Anyway, my young friend and I talked about hiking in our local hills and going to the gym at her condo complex, swimming, all the alternatives to running– and she really didn’t seem much interested in pursuing the “getting started” conversation. Now, I don’t want to be an annoying running evangelist, so I didn’t harangue her any further. We moved on to something else. Then, that Saturday, muscling around with an SUV that failed to stop at a light, I fatally dodged a bumper and landed in the hole that tore my tendons. Grounded!
Fast-forward about a month and in comes my young friend again looking absolutely terrific. I remarked on how it appeared that she had a lost a few pounds and she exclaimed, “I took your advice and started running…and I am so addicted!” Wow! You could have knocked me over with a feather. ‘We have to go running together some time!” Well, it turns out that she started running with a friend who marathons and they were training on the treadmill and in the Hollywood Hills (one tough mother of a workout). Seems that she was already up to 4-5 mile runs (remember- this girl is in her early thirties; young and foolish) and loving it!
So, what does any good running evangelist do? I suggested that she sign up for a 5K some time in the spring. Of course, I invited her to the LA Marathon 5K that I will be doing in March…and I’m hoping that she takes me up on it. Besides, I have a little side bet that I’m gonna kick her a*s now that I’m up and running again. ;-)
Every one of us has a regular opportunity to help change a woman’s life by encouraging her to start running. So what is the best way to help a friend get off the couch?
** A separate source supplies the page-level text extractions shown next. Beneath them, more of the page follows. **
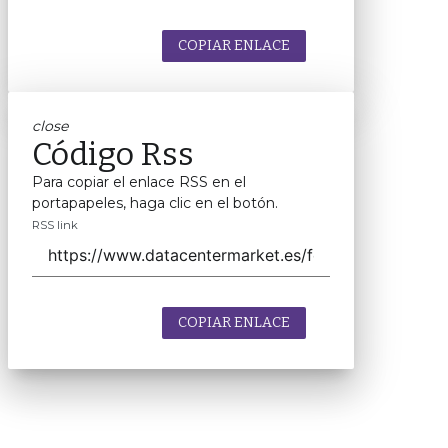
COPIAR ENLACE
close
Código Rss
Para copiar el enlace RSS en el
portapapeles, haga clic en el botón.
RSS link
COPIAR ENLACE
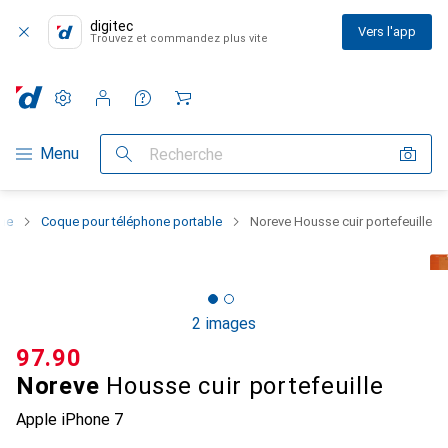
digitec
Vers l'app
Trouvez et commandez plus vite
Paramètres
Compte client
Listes de comparaison
Listes d'envies
Panier
Navigation par catégorie
Menu
Recherche
one
Coque pour téléphone portable
Noreve Housse cuir portefeuille
2 images
CHF
97.90
Noreve
Housse cuir portefeuille
Apple iPhone 7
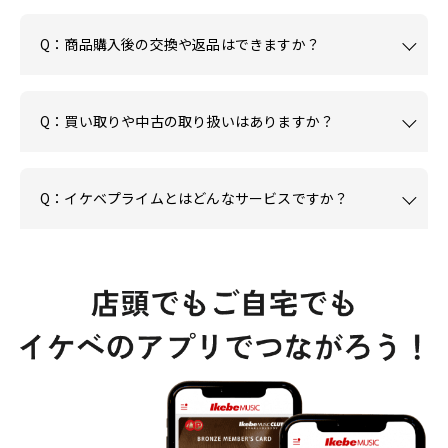
Q：商品購入後の交換や返品はできますか？
Q：買い取りや中古の取り扱いはありますか？
Q：イケベプライムとはどんなサービスですか？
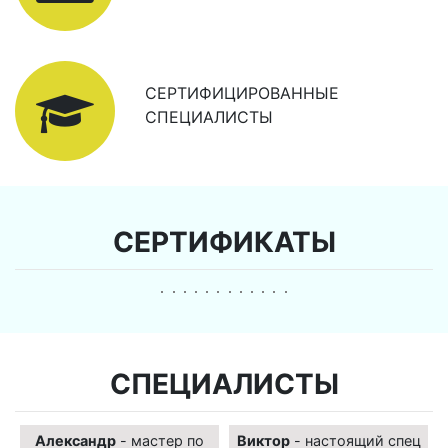
СЕРТИФИЦИРОВАННЫЕ
СПЕЦИАЛИСТЫ
СЕРТИФИКАТЫ
СПЕЦИАЛИСТЫ
Александр
- мастер по
Виктор
- настоящий спец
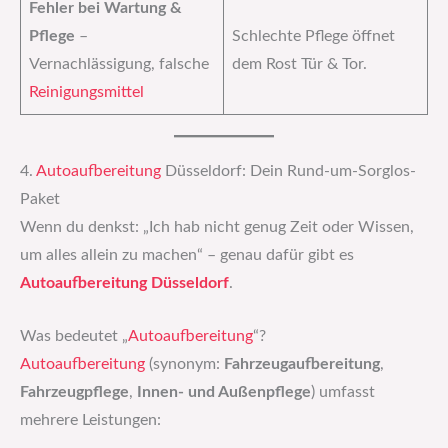
Fehler bei Wartung &
Pflege
–
Schlechte Pflege öffnet
Vernachlässigung, falsche
dem Rost Tür & Tor.
Reinigungsmittel
4.
Autoaufbereitung
Düsseldorf: Dein Rund-um-Sorglos-
Paket
Wenn du denkst: „Ich hab nicht genug Zeit oder Wissen,
um alles allein zu machen“ – genau dafür gibt es
Autoaufbereitung Düsseldorf
.
Was bedeutet „
Autoaufbereitung
“?
Autoaufbereitung
(synonym:
Fahrzeugaufbereitung
,
Fahrzeugpflege
,
Innen- und Außenpflege
) umfasst
mehrere Leistungen:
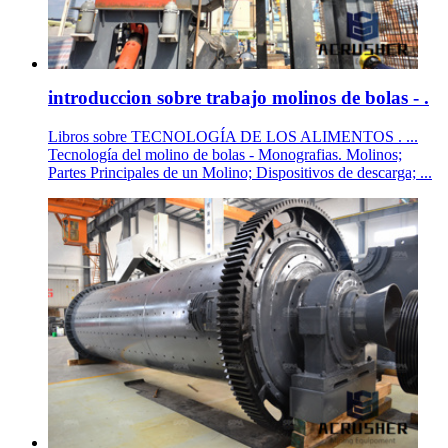
introduccion sobre trabajo molinos de bolas - .
Libros sobre TECNOLOGÍA DE LOS ALIMENTOS . ...
Tecnología del molino de bolas - Monografias. Molinos;
Partes Principales de un Molino; Dispositivos de descarga; ...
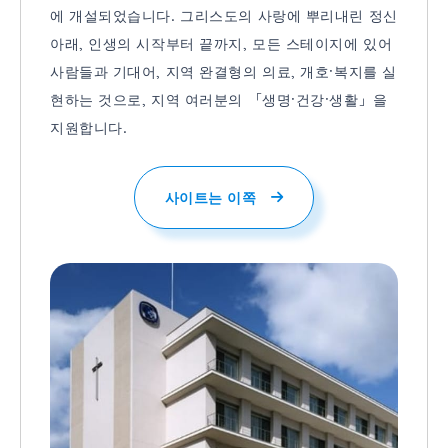
에 개설되었습니다. 그리스도의 사랑에 뿌리내린 정신
아래, 인생의 시작부터 끝까지, 모든 스테이지에 있어
사람들과 기대어, 지역 완결형의 의료, 개호·복지를 실
현하는 것으로, 지역 여러분의 「생명·건강·생활」을
지원합니다.
사이트는 이쪽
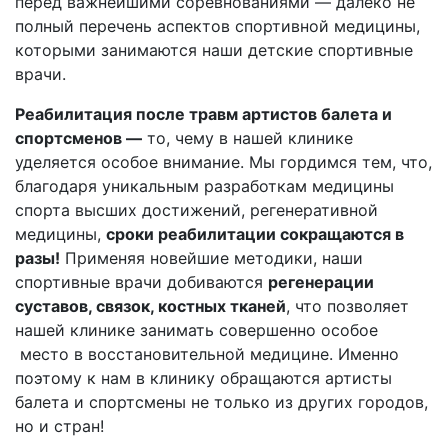
перед важнейшими соревнованиями — далеко не
полный перечень аспектов спортивной медицины,
которыми занимаются наши детские спортивные
врачи.
Реабилитация после травм артистов балета и
спортсменов —
то, чему в нашей клинике
уделяется особое внимание. Мы гордимся тем, что,
благодаря уникальным разработкам медицины
спорта высших достижений, регенеративной
медицины,
сроки реабилитации сокращаются в
разы!
Применяя новейшие методики, наши
спортивные врачи добиваются
регенерации
суставов, связок, костных тканей
, что позволяет
нашей клинике занимать совершенно особое
место в восстановительной медицине. Именно
поэтому
к нам в клинику обращаются артисты
балета и спортсмены не только из других городов,
но и стран!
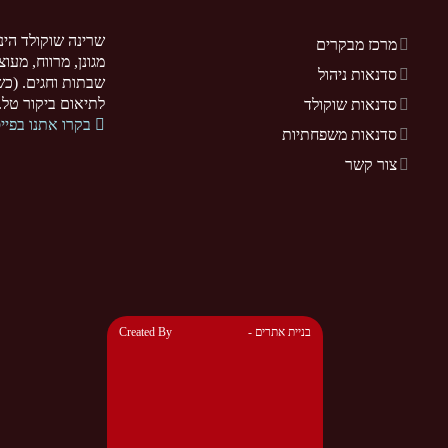
שרינה שוקולד הינ
מרכז מבקרים
מגונן, מרווח, מעו
סדנאות ניהול
שבתות וחגים. (כשר
לתיאום ביקור טל. 077-5255370. .sarina-chocolate.co.il
סדנאות שוקולד
בקרו אתנו בפיי
סדנאות משפחתיות
צור קשר
- בניית אתרים
Created By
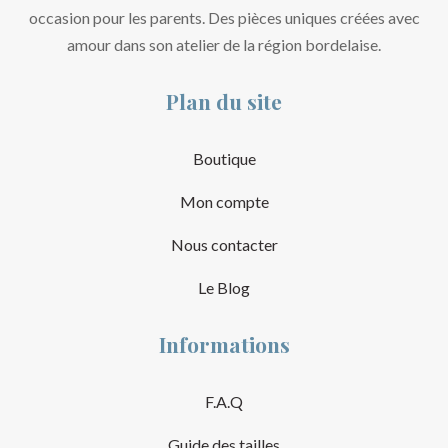
occasion pour les parents. Des pièces uniques créées avec
amour dans son atelier de la région bordelaise.
Plan du site
Boutique
Mon compte
Nous contacter
Le Blog
Informations
F.A.Q
Guide des tailles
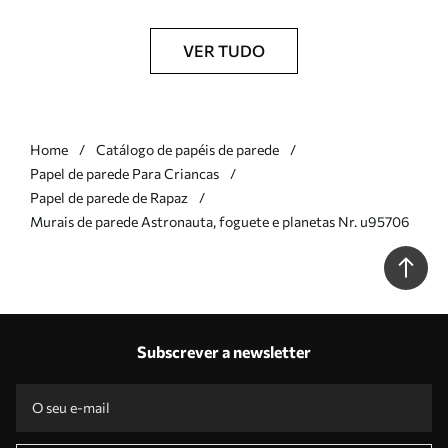
VER TUDO
Home
Catálogo de papéis de parede
Papel de parede Para Criancas
Papel de parede de Rapaz
Murais de parede Astronauta, foguete e planetas Nr. u95706
Subscrever a newsletter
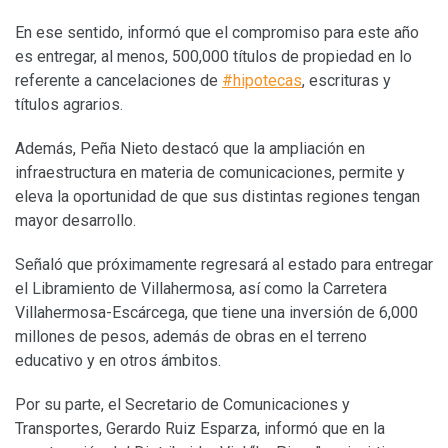
En ese sentido, informó que el compromiso para este año
es entregar, al menos, 500,000 títulos de propiedad en lo
referente a cancelaciones de
#hipotecas
, escrituras y
títulos agrarios.
Además, Peña Nieto destacó que la ampliación en
infraestructura en materia de comunicaciones, permite y
eleva la oportunidad de que sus distintas regiones tengan
mayor desarrollo.
Señaló que próximamente regresará al estado para entregar
el Libramiento de Villahermosa, así como la Carretera
Villahermosa-Escárcega, que tiene una inversión de 6,000
millones de pesos, además de obras en el terreno
educativo y en otros ámbitos.
Por su parte, el Secretario de Comunicaciones y
Transportes, Gerardo Ruiz Esparza, informó que en la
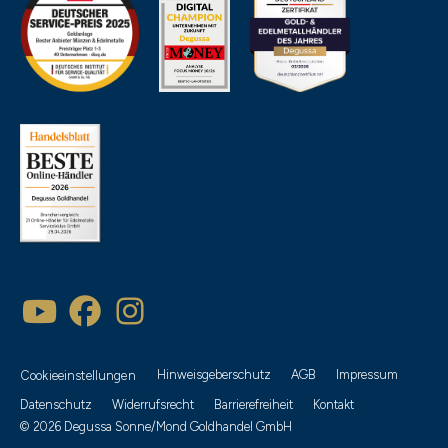
Hinweisgeberschutz
AGB
Impressum
Cookieeinstellungen
Datenschutz
Widerrufsrecht
Barrierefreiheit
Kontakt
© 2026 Degussa Sonne/Mond Goldhandel GmbH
Start Slow. One of the biggest impediments to new runners is that fact that most newbies start too fast, get really sore and uncomfortable and just quit because it’s so hard. Encourage your friend to start with walking for 30 minutes every other day at a challenging pace until it becomes easy- usually a couple of weeks. (I’m convinced this is where our high-school gym coaches went wrong with many of us).
Gradually Incorporate Run Time. Next, start incorporating one minute of running for every 3 minutes of walking in a 30-minute workout ever other day. Remind her that she should be running at a conversational pace (she can carry on a conversation with ease while running).
Share What You’ve Learned. When I first started running, Galloway’s Book of Running was my bible. Every question I had about stretching, after-workout soreness, preparing for racing, running hills…everything was covered by this book and reading it helped me stay motivated. Share your favorite running resources with your friend, whether it be a website, a magazine or a favorite book.
Help With the Gear. Shopping for running shoes for the first time can be an intimidating experience for a new runner. What should she be looking for? Where should she be shopping? What questions should she ask the sales associate? Offer to go along for the ride to your favorite store- and while you’re at it, a little bra advice is helpful too. Also, I should mention parenthetically here that if funds are available, there’s nothing more motivating than buying some cute running clothes!
Run Together. Running with someone who is new to the sport is so much fun. I thin there must be a little personal trainer in all of us. You can talk about training while you run, how she’s feeling, motivate her as you approach a hill, instruct on proper form…very fulfilling and helpful to a new runner.
Establish a Goal. We all know how important it is to be constantly establishing goals as a runner. This helps us stay motivated- regardless of experience level. Encourage your fledgling runner to pick a do-able race like a 5K and offer to help her train for it. This is a fantastic way to help your friend keep the promises she makes to herself and you can easily join her on your easy training day.
Can there be anything better than having the ability to share something truly valuable and beneficial with a friend? Use your running knowledge to help improve someone elses life. You will be totally amazed at how it increaes YOUR motivation as well!